AIM OF THE TASK: Show each line of the listing in which the word "sinh" occurs.

MATERIAL FOR THIS TASK:
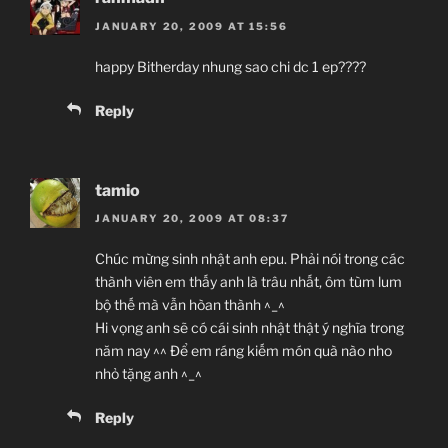
JANUARY 20, 2009 AT 15:56
happy Bitherday nhung sao chi dc 1 ep????
Reply
tamio
JANUARY 20, 2009 AT 08:37
Chúc mừng sinh nhật anh epu. Phải nói trong các
thành viên em thấy anh là trâu nhất, ôm tùm lum
bộ thế mà vẫn hòan thành ^_^
Hi vọng anh sẽ có cái sinh nhật thật ý nghĩa trong
năm nay ^^ Để em ráng kiếm món quà nào nho
nhỏ tặng anh ^_^
Reply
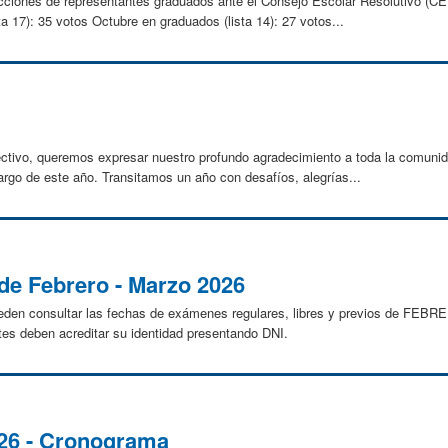
cciones de representantes graduados ante el Consejo Escolar Resolutivo (CE
a 17): 35 votos Octubre en graduados (lista 14): 27 votos...
 lectivo, queremos expresar nuestro profundo agradecimiento a toda la comun
largo de este año. Transitamos un año con desafíos, alegrías...
e Febrero - Marzo 2026
eden consultar las fechas de exámenes regulares, libres y previos de FEB
tes deben acreditar su identidad presentando DNI.
026 - Cronograma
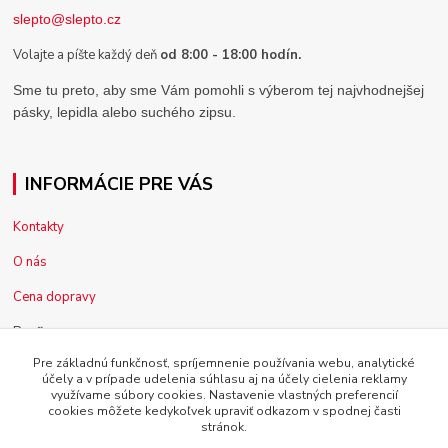
slepto@slepto.cz
Volajte a píšte každý deň
od 8:00 - 18:00 hodín.
Sme tu preto, aby sme Vám pomohli s výberom tej najvhodnejšej
pásky, lepidla alebo suchého zipsu.
INFORMÁCIE PRE VÁS
Kontakty
O nás
Cena dopravy
Pre firmy
Pre základnú funkčnosť, spríjemnenie používania webu, analytické
Reklamácia tovaru
účely a v prípade udelenia súhlasu aj na účely cielenia reklamy
využívame súbory cookies. Nastavenie vlastných preferencií
Obchodné podmienky
cookies môžete kedykoľvek upraviť odkazom v spodnej časti
stránok.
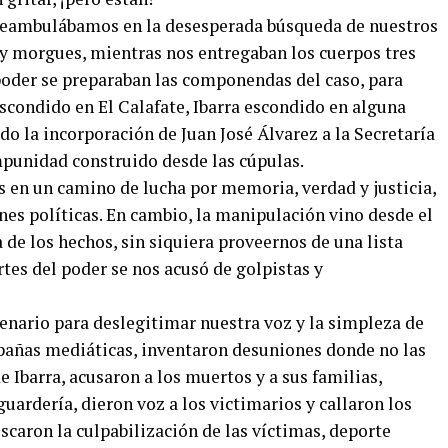
eambulábamos en la desesperada búsqueda de nuestros
es y morgues, mientras nos entregaban los cuerpos tres
 poder se preparaban las componendas del caso, para
 escondido en El Calafate, Ibarra escondido en alguna
o la incorporación de Juan José Álvarez a la Secretaría
mpunidad construido desde las cúpulas.
n un camino de lucha por memoria, verdad y justicia,
nes políticas. En cambio, la manipulación vino desde el
 de los hechos, sin siquiera proveernos de una lista
rtes del poder se nos acusó de golpistas y
cenario para deslegitimar nuestra voz y la simpleza de
pañas mediáticas, inventaron desuniones donde no las
e Ibarra, acusaron a los muertos y a sus familias,
uardería, dieron voz a los victimarios y callaron los
uscaron la culpabilización de las víctimas, deporte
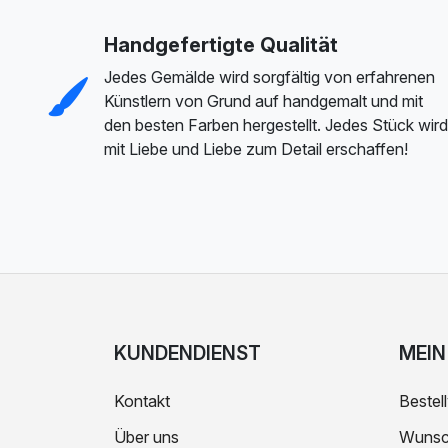
Handgefertigte Qualität
Jedes Gemälde wird sorgfältig von erfahrenen
Künstlern von Grund auf handgemalt und mit
den besten Farben hergestellt. Jedes Stück wird
mit Liebe und Liebe zum Detail erschaffen!
KUNDENDIENST
MEIN
Kontakt
Bestell
Über uns
Wunsch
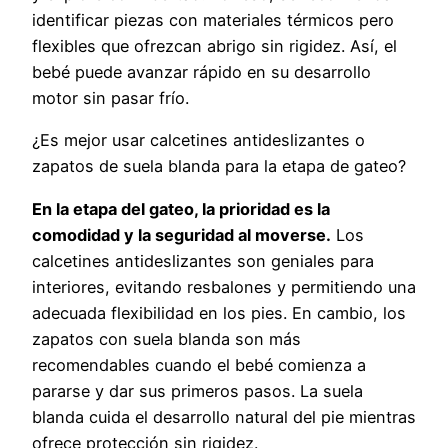
identificar piezas con materiales térmicos pero
flexibles que ofrezcan abrigo sin rigidez. Así, el
bebé puede avanzar rápido en su desarrollo
motor sin pasar frío.
¿Es mejor usar calcetines antideslizantes o
zapatos de suela blanda para la etapa de gateo?
En la etapa del gateo, la prioridad es la
comodidad y la seguridad al moverse.
Los
calcetines antideslizantes son geniales para
interiores, evitando resbalones y permitiendo una
adecuada flexibilidad en los pies. En cambio, los
zapatos con suela blanda son más
recomendables cuando el bebé comienza a
pararse y dar sus primeros pasos. La suela
blanda cuida el desarrollo natural del pie mientras
ofrece protección sin rigidez.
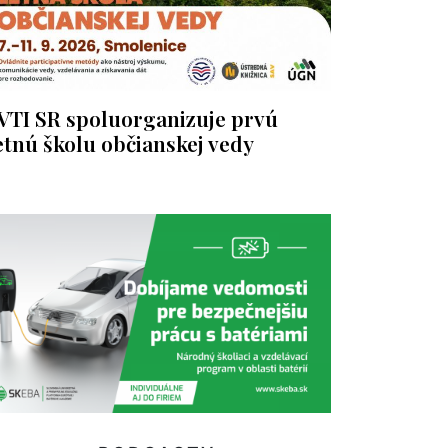
VTI SR spoluorganizuje prvú
etnú školu občianskej vedy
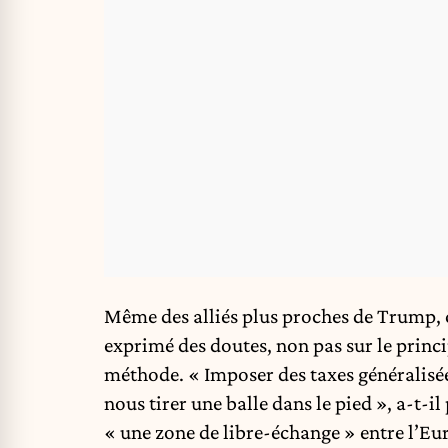
Même des alliés plus proches de Trump,
exprimé des doutes, non pas sur le princ
méthode. « Imposer des taxes généralisées
nous tirer une balle dans le pied », a-t-
« une zone de libre-échange » entre l’Eu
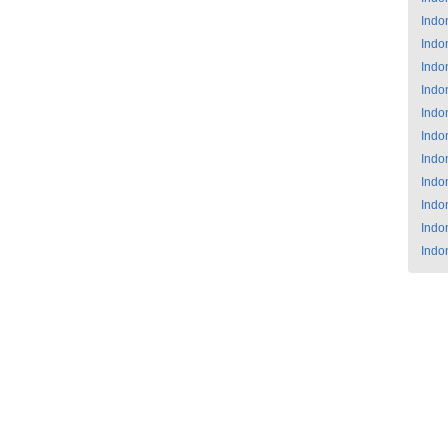
Indo
Indo
Indo
Indo
Indo
Indo
Indo
Indo
Indo
Indo
Indo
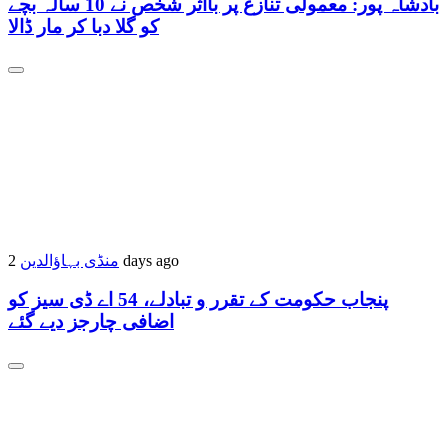
بادشاہ پور: معمولی تنازع پر بااثر شخص نے 10 سالہ بچے
کو گلا دبا کر مار ڈالا
منڈی بہاؤالدین
2 days ago
پنجاب حکومت کے تقرر و تبادلے، 54 اے ڈی سیز کو
اضافی چارجز دیے گئے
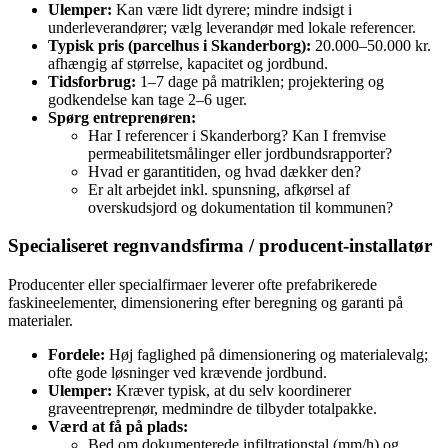
Ulemper:
Kan være lidt dyrere; mindre indsigt i
underleverandører; vælg leverandør med lokale referencer.
Typisk pris (parcelhus i Skanderborg):
20.000–50.000 kr.
afhængig af størrelse, kapacitet og jordbund.
Tidsforbrug:
1–7 dage på matriklen; projektering og
godkendelse kan tage 2–6 uger.
Spørg entreprenøren:
Har I referencer i Skanderborg? Kan I fremvise
permeabilitetsmålinger eller jordbundsrapporter?
Hvad er garantitiden, og hvad dækker den?
Er alt arbejdet inkl. spunsning, afkørsel af
overskudsjord og dokumentation til kommunen?
Specialiseret regnvandsfirma / producent-installatør
Producenter eller specialfirmaer leverer ofte prefabrikerede
faskineelementer, dimensionering efter beregning og garanti på
materialer.
Fordele:
Høj faglighed på dimensionering og materialevalg;
ofte gode løsninger ved krævende jordbund.
Ulemper:
Kræver typisk, at du selv koordinerer
graveentreprenør, medmindre de tilbyder totalpakke.
Værd at få på plads:
Bed om dokumenterede infiltrationstal (mm/h) og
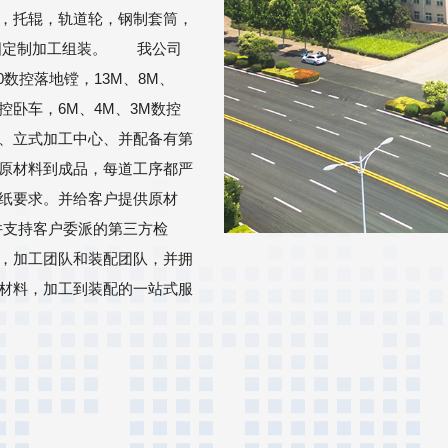
，托辊，轨道轮，钢制套筒，
图定制加工组装。 我公司
0数控落地镗，13M、8M、
数控卧车，6M、4M、3M数控
、立式加工中心、并配备有第
原材料到成品，每道工序都严
纸要求。并给客户提供原材
并支持客户委派的第三方检
，加工团队和装配团队，并拥
材料，加工到装配的一站式服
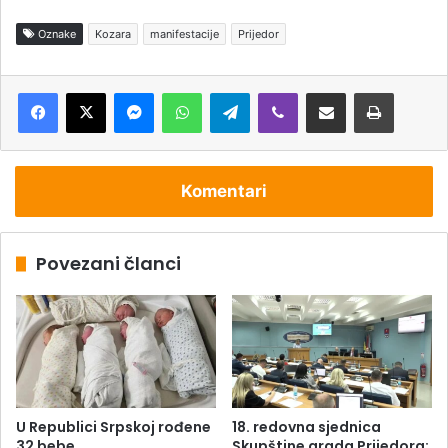
Oznake
Kozara
manifestacije
Prijedor
Messenger
WhatsApp
Telegram
Viber
Podijeli putem e-pošte
Štampaj
Komentari
Povezani članci
U Republici Srpskoj rođene
18. redovna sjednica
32 bebe
Skupštine grada Prijedora:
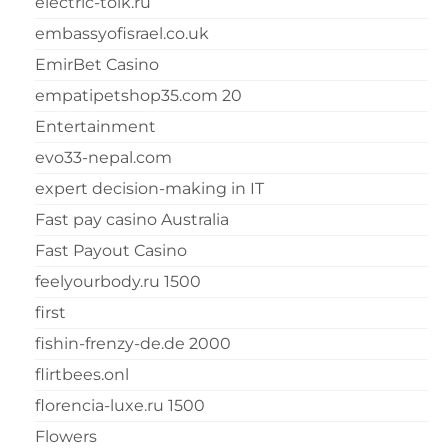
electric-tolk.ru
embassyofisrael.co.uk
EmirBet Casino
empatipetshop35.com 20
Entertainment
evo33-nepal.com
expert decision-making in IT
Fast pay casino Australia
Fast Payout Casino
feelyourbody.ru 1500
first
fishin-frenzy-de.de 2000
flirtbees.onl
florencia-luxe.ru 1500
Flowers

RESULT BELOW:
Chúc mừng sinh nhật anh epu. Phải nói trong các
Hi vọng anh sẽ có cái sinh nhật thật ý nghĩa trong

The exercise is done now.